→ **Actions to take**
1/ According to the profile of Stephen Hawking, why did he live past 25 despite his ALS diagnosis at 21?
2/ From the profile of Stephen Hawking, print the passage from "A brilliant if" to "in theoretical cosmology.".
3/ Proceed with the profile of Stephen Hawking from where it stops.

→ **Excerpt provided**
Stephen Hawking’s life and work captured the public imagination as profoundly as anyone in the history of science
Perhaps he didn’t redefine our understanding of our place in the universe, as Einstein did with the theory of relativity, or invent a new branch of mathematics, as Newton did with calculus. Yet Stephen Hawking’s life and work captured the public imagination as profoundly as anyone in the history of science. In both mind and body, he symbolized our species’ victory over the forces of nature. And behind his story, like a rocket engine, fired a determination to communicate so powerful that it propelled him through the loss of speech via tongue or finger.
A brilliant if unmotivated student at Oxford, then Cambridge, he was diagnosed at 21 with ALS (also called “Lou Gehrig’s Disease”) and not expected to live to be 25. But the degenerative progress of the disease proved slow and, with death as a constant companion, he found a new sense of purpose. Soon he was a star at Cambridge, occupying the post once held by Sir Isaac Newton and opening new territory in theoretical cosmology.

→ **Data listing**

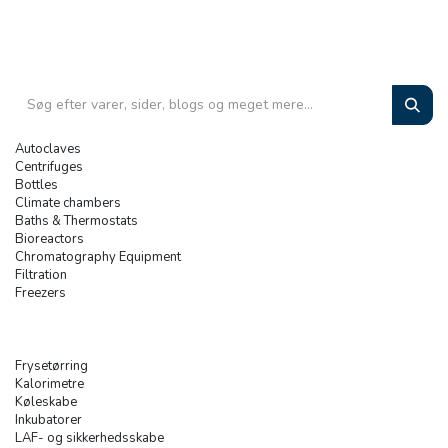
Autoclaves
Centrifuges
Bottles
Climate chambers
Baths & Thermostats
Bioreactors
Chromatography Equipment
Filtration
Freezers
Frysetørring
Kalorimetre
Køleskabe
Inkubatorer
LAF- og sikkerhedsskabe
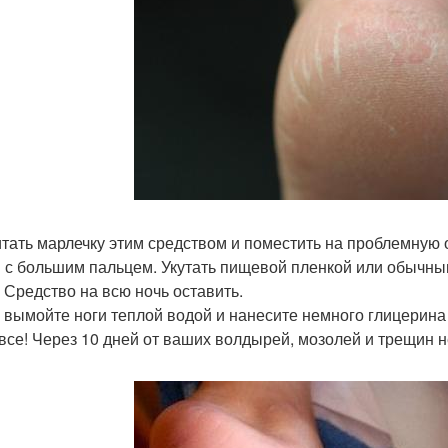
тать марлечку этим средством и поместить на проблемную о
 с большим пальцем. Укутать пищевой пленкой или обычны
. Средство на всю ночь оставить.
 вымойте ноги теплой водой и нанесите немного глицерина 
 все! Через 10 дней от ваших волдырей, мозолей и трещин н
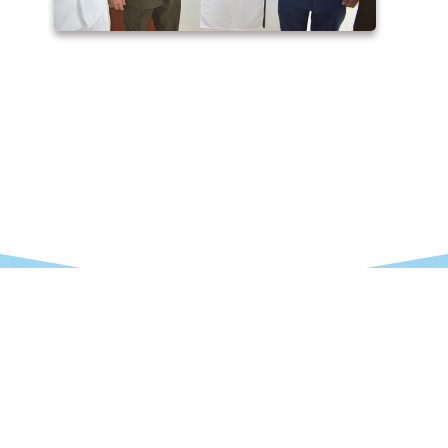
Contáctanos
nos a mesadepartes@esffaa.edu.pe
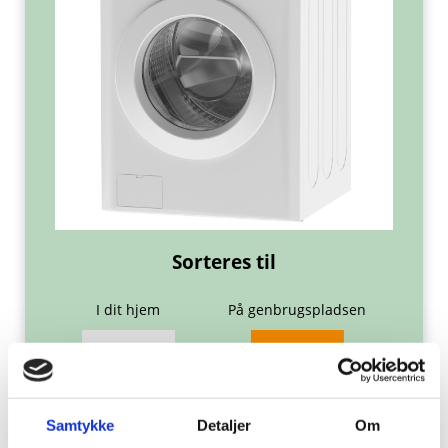
Sorteres til
I dit hjem
På genbrugspladsen
Samtykke
Detaljer
Om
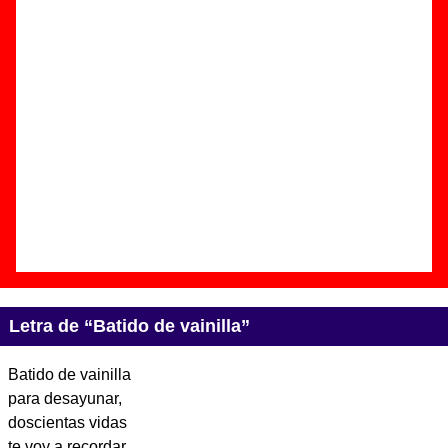
Autor(es) de la letra - ????
Autor(es) de la música - ????
Discos en los que aparece “Batido de vainilla”
“
Emmaboda
” (
CD
)
Grupo(s):
Vacaciones
Discográfica(s):
Discos Imprescindibles /
Autopop
- Referencia:
????
Fecha de publicación:
03 de octubre de
2005
Letra de “Batido de vainilla”
Batido de vainilla
para desayunar,
doscientas vidas
te voy a recordar.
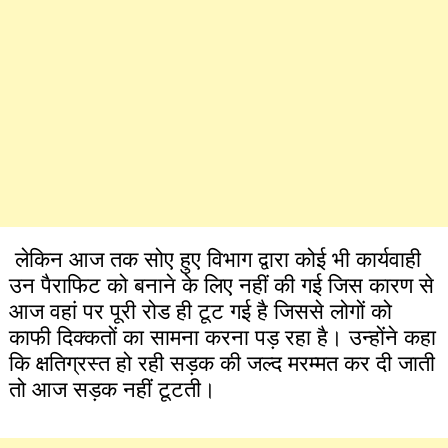
लेकिन आज तक सोए हुए विभाग द्वारा कोई भी कार्यवाही
उन पैराफिट को बनाने के लिए नहीं की गई जिस कारण से
आज वहां पर पूरी रोड ही टूट गई है जिससे लोगों को
काफी दिक्कतों का सामना करना पड़ रहा है। उन्होंने कहा
कि क्षतिग्रस्त हो रही सड़क की जल्द मरम्मत कर दी जाती
तो आज सड़क नहीं टूटती।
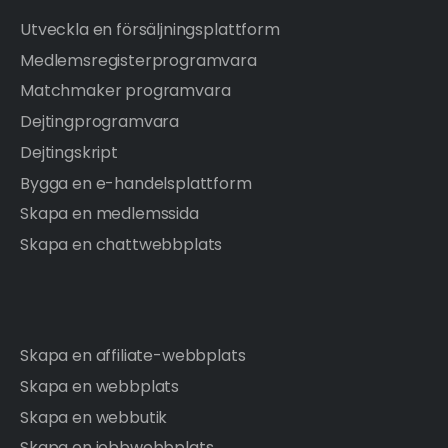
Utveckla en försäljningsplattform
Medlemsregisterprogramvara
Matchmaker programvara
Dejtingprogramvara
Dejtingskript
Bygga en e-handelsplattform
Skapa en medlemssida
Skapa en chattwebbplats
Skapa en affiliate-webbplats
Skapa en webbplats
Skapa en webbutik
Skapa en jobbwebbplats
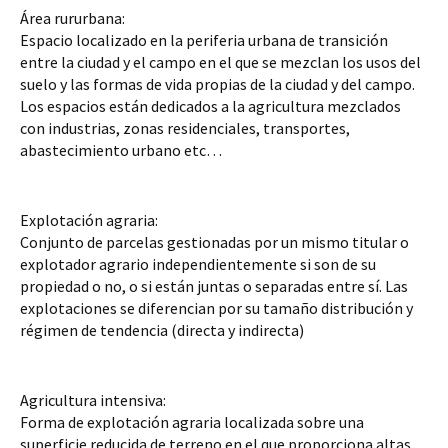
Área rururbana:
Espacio localizado en la periferia urbana de transición 
entre la ciudad y el campo en el que se mezclan los usos del 
suelo y las formas de vida propias de la ciudad y del campo. 
Los espacios están dedicados a la agricultura mezclados 
con industrias, zonas residenciales, transportes, 
abastecimiento urbano etc…
Explotación agraria:
Conjunto de parcelas gestionadas por un mismo titular o 
explotador agrario independientemente si son de su 
propiedad o no, o si están juntas o separadas entre sí. Las 
explotaciones se diferencian por su tamaño distribución y 
régimen de tendencia (directa y indirecta)
Agricultura intensiva:
Forma de explotación agraria localizada sobre una 
superficie reducida de terreno en el que proporciona altas 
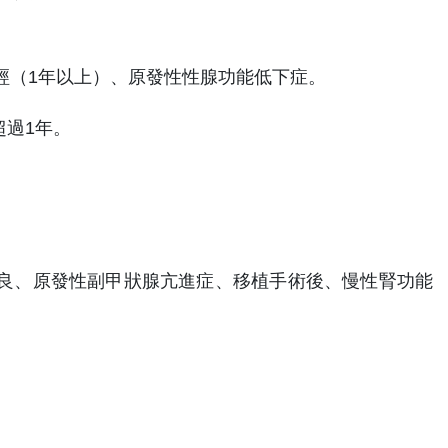
經（1年以上）、原發性性腺功能低下症。
超過1年。
良、原發性副甲狀腺亢進症、移植手術後、慢性腎功能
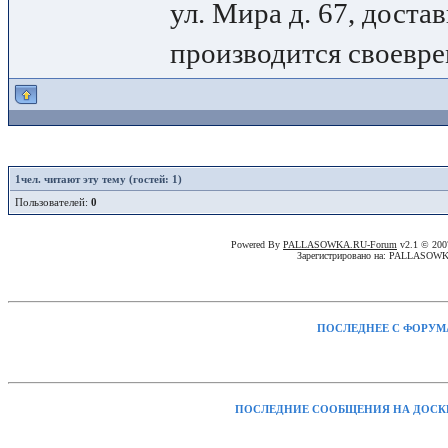
ул. Мира д. 67, доста
производится своевре
1
чел. читают эту тему (гостей: 1)
Пользователей:
0
Powered By
PALLASOWKA.RU-Forum
v2.1 © 20
Зарегистрировано на: PALLASOW
ПОСЛЕДНЕЕ С ФОРУМ
ПОСЛЕДНИЕ СООБЩЕНИЯ НА ДОСК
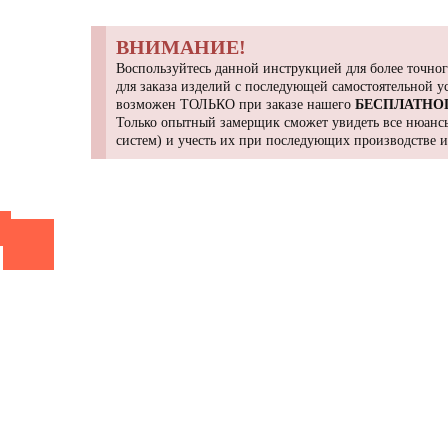
ВНИМАНИЕ!
Воспользуйтесь данной инструкцией для более точног
для заказа изделий с последующей самостоятельной 
возможен ТОЛЬКО при заказе нашего
БЕСПЛАТНО
Только опытный замерщик сможет увидеть все нюансы
систем) и учесть их при последующих производстве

→ **Task responses**
1/ He lived past 25 because the degenerative progress of his ALS proved slow.

2/
A brilliant if unmotivated student at Oxford, then Cambridge, he was diagnosed at 21 with ALS (also called “Lou Gehrig’s Disease”) and not expected to live to be 25. But the degenerative progress of the disease proved slow and, with death as a constant companion, he found a new sense of purpose. Soon he was a star at Cambridge, occupying the post once held by Sir Isaac Newton and opening new territory in theoretical cosmology.

3/
Eventually almost completely immobile, he nonetheless authored a stream of radical papers shifting scientific perceptions about black holes and the origins of the universe. In 1984, pneumonia nearly killed him; an emergency tracheotomy left him voiceless. At first, he was reduced to spelling out words using letter cards held in front of him. But fledgling personal computer technology allowed him to communicate – at a rate of 15 words per minute.
While tech innovations barely kept pace with his physical deterioration, the sound of his speech synthesizer became a brand in itself, a symbol of wit and wisdom that Professor Hawking carried with pride. In 1988, his book A Brief History of Time, became a runaway best-seller – over 11 million copies sold in 35 languages. The author himself narrated a feature-length film version. As his fame grew, he frequently appeared – in his wheelchair, with that voice – in cameo roles on TV shows such as “Big Bang Theory,” “Star Trek,” and “The Simpsons.”
His death itself could be seen as a cosmological alignment. Born January 8, 1942, exactly 300 years after the death of Renaissance astronomer Galileo, Stephen Hawking died on March 14, Albert Einstein’s birthday.
Image: Stephen Hawking at Cambridge University in 1988, the same year he published the best-selling A Brief History of Time. One reviewer in Time magazine wrote: “Even as he sits helpless in his wheelchair, his mind seems to soar ever more brilliantly across the vastness of space and time to unlock the secrets of the universe.”
Carlton Wilkinson is Managing Editor of the Brunswick Review, in New York.